Who benefits from practice testing? (Schwerter et al., 2025)

Having just written about desirable difficulties yesterday, this Schwerter et al. (2025) article on “Differential use and effectiveness of practice testing: Who benefits and who engages?” fits the theme perfectly.

In a nutshell, they find that practice testing (in a study on 325 students in an undergraduate maths class) improves performance on the final exam (higher grades and pass rate) for everybody, independent of the results of the practice tests. The number of practice testing opportunities that students engaged in was a stronger predictor of exam results than prior academic history. But practice testing seems to be more beneficial for already high-performing students, whereas the less-high-performing students need more repeated practice testing and a minimum level of performance to benefit equally: “retrieval practice is not automatically effective for all learners. Its benefits depend on both readiness and sufficient engagement. For lower-achieving students, repeated exposure to quizzes can serve as a remedial scaffold, but only if participation is sufficiently frequent and performance exceeds a minimal level“.

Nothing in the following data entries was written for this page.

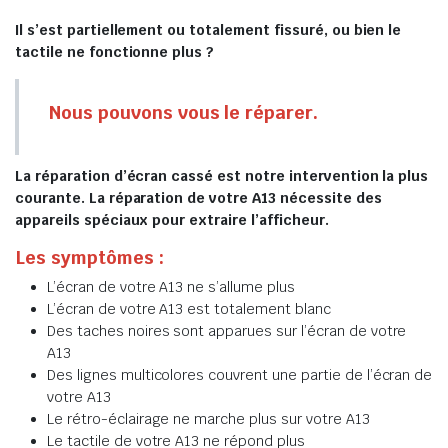
Il s’est partiellement ou totalement fissuré, ou bien le
tactile ne fonctionne plus ?
Nous pouvons vous le réparer.
La réparation d’écran cassé est notre intervention la plus
courante. La réparation de votre A13 nécessite des
appareils spéciaux pour extraire l’afficheur.
Les symptômes :
L’écran de votre A13 ne s’allume plus
L’écran de votre A13 est totalement blanc
Des taches noires sont apparues sur l’écran de votre
A13
Des lignes multicolores couvrent une partie de l’écran de
votre A13
Le rétro-éclairage ne marche plus sur votre A13
Le tactile de votre A13 ne répond plus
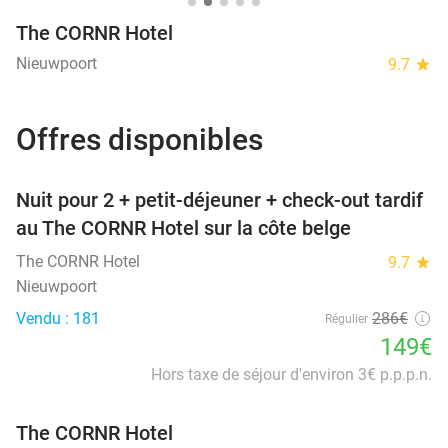
The CORNR Hotel
Nieuwpoort
9.7
star
Offres disponibles
favorite_border
Nuit pour 2 + petit-déjeuner + check-out tardif
au The CORNR Hotel sur la côte belge
The CORNR Hotel
9.7
star
Nieuwpoort
Vendu : 181
286€
Régulier
149€
Hors taxe de séjour d'environ 3€ p.p.p.n.
The CORNR Hotel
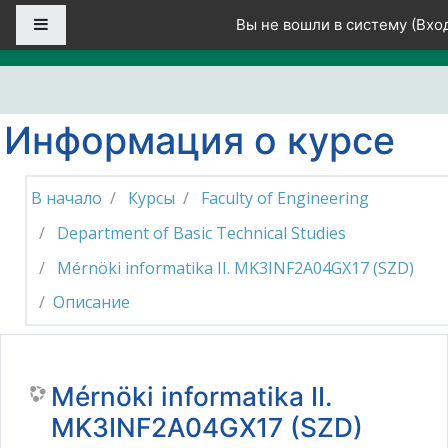
Перейти к основному содержанию
Боковая панель
Вы не вошли в систему (
Вхо
Информация о курсе
В начало
Курсы
Faculty of Engineering
Department of Basic Technical Studies
Mérnöki informatika II. MK3INF2A04GX17 (SZD)
Описание
Mérnöki informatika II.
MK3INF2A04GX17 (SZD)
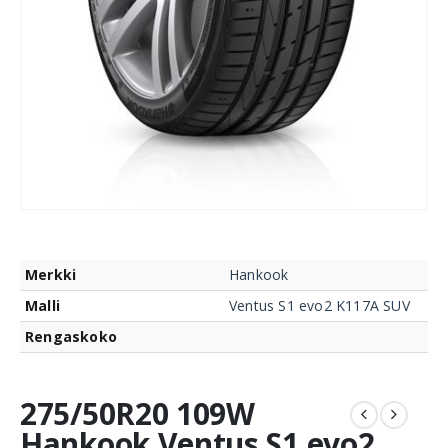
Merkki
Hankook
Malli
Ventus S1 evo2 K117A SUV
Rengaskoko
275/50R20 109W
Hankook Ventus S1 evo2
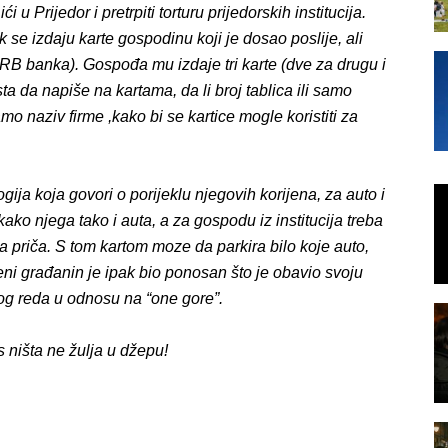
 u Prijedor i pretrpiti torturu prijedorskih institucija.
se izdaju karte gospodinu koji je dosao poslije, ali
 (IRB banka). Gospođa mu izdaje tri karte (dve za drugu i
ta da napiše na kartama, da li broj tablica ili samo
mo naziv firme ,kako bi se kartice mogle koristiti za
ija koja govori o porijeklu njegovih korijena, za auto i
a kako njega tako i auta, a za gospodu iz institucija treba
a priča. S tom kartom moze da parkira bilo koje auto,
šteni građanin je ipak bio ponosan što je obavio svoju
og reda u odnosu na “one gore”.
s ništa ne žulja u džepu!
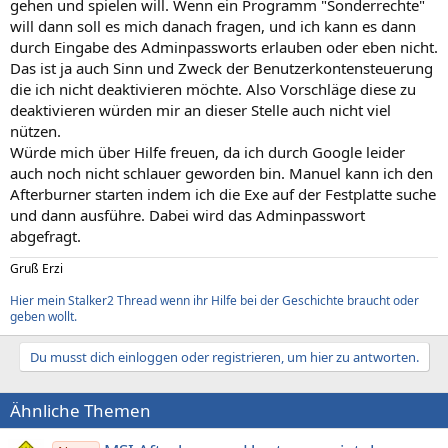
gehen und spielen will. Wenn ein Programm "Sonderrechte"
will dann soll es mich danach fragen, und ich kann es dann
durch Eingabe des Adminpassworts erlauben oder eben nicht.
Das ist ja auch Sinn und Zweck der Benutzerkontensteuerung
die ich nicht deaktivieren möchte. Also Vorschläge diese zu
deaktivieren würden mir an dieser Stelle auch nicht viel
nützen.
Würde mich über Hilfe freuen, da ich durch Google leider
auch noch nicht schlauer geworden bin. Manuel kann ich den
Afterburner starten indem ich die Exe auf der Festplatte suche
und dann ausführe. Dabei wird das Adminpasswort
abgefragt.
Gruß Erzi
Hier mein Stalker2 Thread wenn ihr Hilfe bei der Geschichte braucht oder
geben wollt.
Du musst dich einloggen oder registrieren, um hier zu antworten.
Ähnliche Themen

But lower-achieving students do not necessarily engage without incentives (like e.g. bonus points), and it seems that a threshold level of interest in the course is needed to maintain the motivation to engage in practice testing and expose oneself to those “desirable difficulties”, and especially a mastery approach to learning seems to help sustain that motivation.

Schwerter et al. (2025) recommend three interventions to make sure that low-achieving students utilise practice testing:

  1. integrating practice testing into the course (e.g. as online quizzes)
  2. enhancing intrinsic motivation (the authors don’t actually make any suggestions for how to do that)
  3. promoting mastery-approach goals and self-regulated learning (again no suggestions for how to do that)

How exactly to do 2. and 3. of course depends on context, but generally thinking about self-determination and scaffolding for transfer of extrinsic to intrinsic motivation (to avoid vicious circles of more and more rewards being expected) seem like a good start. In any case, this article is a good reminder that learning requires repeated practice, and that we should somehow build that into instruction.


Schwerter, J., Lauermann, F., Brahm, T., & Murayama, K. (2025). Differential use and effectiveness of practice testing: Who benefits and who engages?. Learning and Individual Differences123, 102761.


Featured image from this morning’s swim!